City board puts bingo hall plans on 1-month hold

Site is former Thriftway store

The Cincinnati Enquirer

        COVINGTON — Plans to convert a former grocery store into a bingo hall have been temporarily derailed by city officials, which could spell an end to the project.

        C. Dempsey Merrell, the Erlanger real estate agent who hopes to buy the former Thriftway store at 1616 Madison Ave., faced a Jan. 31 deadline to get the necessary zoning approval and purchase the building.

        “Since we can't comply with that, we're going to have to go back to the owner, and see if we can get an extension,” Mr. Merrell said Thursday.

        Mr. Merrell commented on his plans the day after the Covington Board of Ad justment delayed action on his request for a permit that would have allowed two bingo operators to locate in the former grocery.

        The 26,000-square-foot building has been vacant since Thriftway closed nearly a year ago. Several other groceries, including Remke and IGA, considered the site, but ended up elsewhere.

        Mr. Merrell wants to purchase the building for $800,000, spend $300,000 renovating it, and lease it to the Rev. Glenn Cole Evangelistic Association and to Shamrock/BBC Gym for their bingo games.

        By a 4-to-1 vote, with one abstention, the board tabled the matter until its Feb. 17 meeting. Board members told Mr. Merrell to come back with a development plan for the site that addressed issues such as traffic patterns, land scaping and building improvements.

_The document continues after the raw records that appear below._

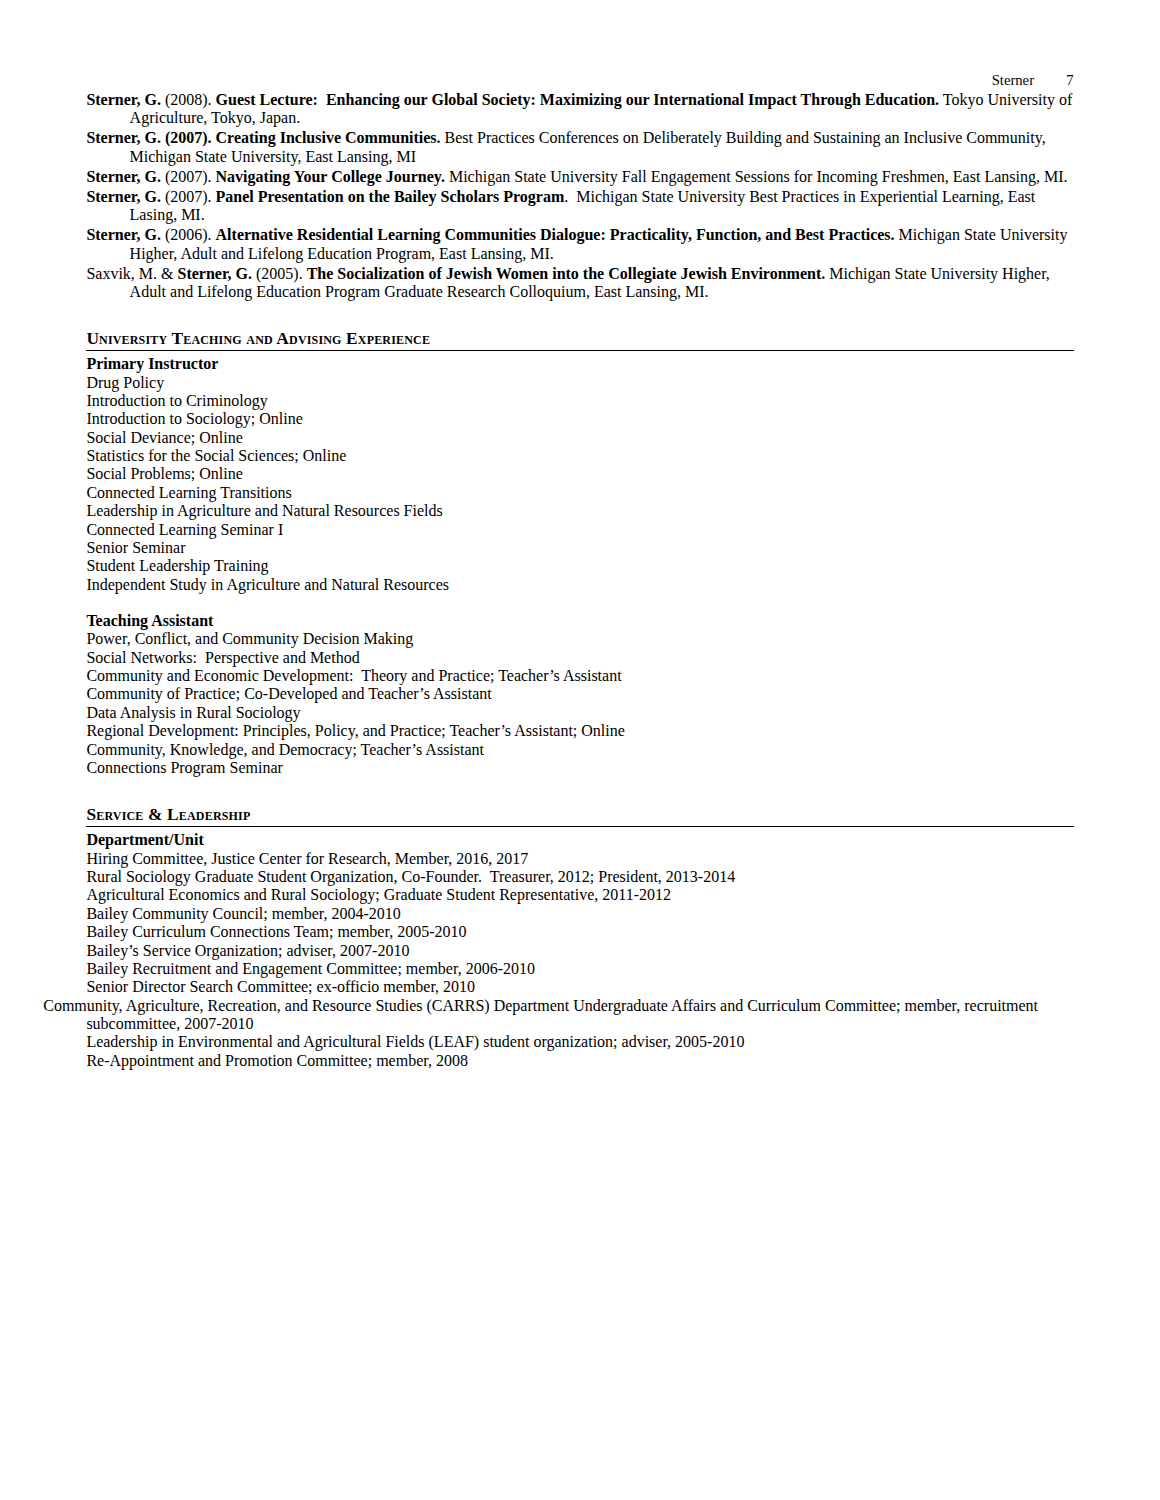Sterner7
Sterner, G. (2008). Guest Lecture: Enhancing our Global Society: Maximizing our International Impact Through Education. Tokyo University of Agriculture, Tokyo, Japan.
Sterner, G. (2007). Creating Inclusive Communities. Best Practices Conferences on Deliberately Building and Sustaining an Inclusive Community, Michigan State University, East Lansing, MI
Sterner, G. (2007). Navigating Your College Journey. Michigan State University Fall Engagement Sessions for Incoming Freshmen, East Lansing, MI.
Sterner, G. (2007). Panel Presentation on the Bailey Scholars Program. Michigan State University Best Practices in Experiential Learning, East Lasing, MI.
Sterner, G. (2006). Alternative Residential Learning Communities Dialogue: Practicality, Function, and Best Practices. Michigan State University Higher, Adult and Lifelong Education Program, East Lansing, MI.
Saxvik, M. & Sterner, G. (2005). The Socialization of Jewish Women into the Collegiate Jewish Environment. Michigan State University Higher, Adult and Lifelong Education Program Graduate Research Colloquium, East Lansing, MI.
University Teaching and Advising Experience
Primary Instructor
Drug Policy
Introduction to Criminology
Introduction to Sociology; Online
Social Deviance; Online
Statistics for the Social Sciences; Online
Social Problems; Online
Connected Learning Transitions
Leadership in Agriculture and Natural Resources Fields
Connected Learning Seminar I
Senior Seminar
Student Leadership Training
Independent Study in Agriculture and Natural Resources
Teaching Assistant
Power, Conflict, and Community Decision Making
Social Networks: Perspective and Method
Community and Economic Development: Theory and Practice; Teacher’s Assistant
Community of Practice; Co-Developed and Teacher’s Assistant
Data Analysis in Rural Sociology
Regional Development: Principles, Policy, and Practice; Teacher’s Assistant; Online
Community, Knowledge, and Democracy; Teacher’s Assistant
Connections Program Seminar
Service & Leadership
Department/Unit
Hiring Committee, Justice Center for Research, Member, 2016, 2017
Rural Sociology Graduate Student Organization, Co-Founder. Treasurer, 2012; President, 2013-2014
Agricultural Economics and Rural Sociology; Graduate Student Representative, 2011-2012
Bailey Community Council; member, 2004-2010
Bailey Curriculum Connections Team; member, 2005-2010
Bailey’s Service Organization; adviser, 2007-2010
Bailey Recruitment and Engagement Committee; member, 2006-2010
Senior Director Search Committee; ex-officio member, 2010
Community, Agriculture, Recreation, and Resource Studies (CARRS) Department Undergraduate Affairs and Curriculum Committee; member, recruitment subcommittee, 2007-2010
Leadership in Environmental and Agricultural Fields (LEAF) student organization; adviser, 2005-2010
Re-Appointment and Promotion Committee; member, 2008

        Representatives of St. Augustine and St. Benedict churches also told the board that they were concerned about the huge bingo hall cutting into their bingo profits, which help fund their schools.

        “If another operation comes in, they're worried that it'll have a negative impact on them,” said Ella Brown-Frye, Covington economic development director.

        “I think that most church parishes have their own loyal supporters,” Mr. Merrell said. “If they were going to lose people, they would lose them to the Pike Street address, where the proposed operators are now.”

        Moving the bingo from the Pike Street address also would free up more parking for businesses in that area, which has been a source of complaints, Mr. Merrell said.

        Ms. Brown-Frye said city officials also were concerned that the bingo might grow from the planned two nights a week to as many as seven nights a week, which would generate more traffic in the neighborhood.